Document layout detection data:
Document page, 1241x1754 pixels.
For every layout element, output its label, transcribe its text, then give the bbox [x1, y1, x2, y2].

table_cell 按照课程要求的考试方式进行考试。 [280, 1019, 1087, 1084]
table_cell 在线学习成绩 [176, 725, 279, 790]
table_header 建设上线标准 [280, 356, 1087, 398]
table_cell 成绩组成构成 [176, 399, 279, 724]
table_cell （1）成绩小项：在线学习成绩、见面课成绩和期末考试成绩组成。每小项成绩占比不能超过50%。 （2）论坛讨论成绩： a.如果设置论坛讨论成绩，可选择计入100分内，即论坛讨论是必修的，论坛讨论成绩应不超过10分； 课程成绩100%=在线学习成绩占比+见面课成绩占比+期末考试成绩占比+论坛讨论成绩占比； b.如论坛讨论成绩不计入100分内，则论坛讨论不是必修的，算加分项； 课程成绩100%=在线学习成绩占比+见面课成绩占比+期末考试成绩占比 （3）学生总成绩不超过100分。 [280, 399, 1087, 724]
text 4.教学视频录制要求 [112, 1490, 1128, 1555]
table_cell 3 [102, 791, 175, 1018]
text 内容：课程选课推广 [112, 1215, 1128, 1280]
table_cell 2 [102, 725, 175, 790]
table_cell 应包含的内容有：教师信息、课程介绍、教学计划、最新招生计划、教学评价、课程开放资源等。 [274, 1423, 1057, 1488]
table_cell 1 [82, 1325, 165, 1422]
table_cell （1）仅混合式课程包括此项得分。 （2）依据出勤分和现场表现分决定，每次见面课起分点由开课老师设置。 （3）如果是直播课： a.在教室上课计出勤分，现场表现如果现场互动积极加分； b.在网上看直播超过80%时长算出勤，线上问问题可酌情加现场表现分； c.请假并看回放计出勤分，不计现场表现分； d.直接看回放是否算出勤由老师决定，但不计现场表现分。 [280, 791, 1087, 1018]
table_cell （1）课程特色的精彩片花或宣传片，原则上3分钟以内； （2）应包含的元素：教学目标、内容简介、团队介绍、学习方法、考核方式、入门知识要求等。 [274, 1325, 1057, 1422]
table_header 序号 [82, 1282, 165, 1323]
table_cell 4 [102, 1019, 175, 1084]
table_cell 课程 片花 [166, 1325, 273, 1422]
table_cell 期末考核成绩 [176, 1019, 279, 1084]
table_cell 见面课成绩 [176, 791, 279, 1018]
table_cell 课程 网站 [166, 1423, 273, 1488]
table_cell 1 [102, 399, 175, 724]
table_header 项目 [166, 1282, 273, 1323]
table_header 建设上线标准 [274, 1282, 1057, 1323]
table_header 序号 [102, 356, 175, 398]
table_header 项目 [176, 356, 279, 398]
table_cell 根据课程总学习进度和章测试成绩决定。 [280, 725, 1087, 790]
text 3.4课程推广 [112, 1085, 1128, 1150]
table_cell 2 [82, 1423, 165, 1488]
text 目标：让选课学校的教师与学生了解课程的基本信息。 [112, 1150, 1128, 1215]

- _Task details_:
In the entries above, which lines hold the word "text"? Copy them out.

- _Expected answer_:
For every layout element, output its label, transcribe its text, then give the bbox [x1, y1, x2, y2].
text 4.教学视频录制要求 [112, 1490, 1128, 1555]
text 内容：课程选课推广 [112, 1215, 1128, 1280]
text 3.4课程推广 [112, 1085, 1128, 1150]
text 目标：让选课学校的教师与学生了解课程的基本信息。 [112, 1150, 1128, 1215]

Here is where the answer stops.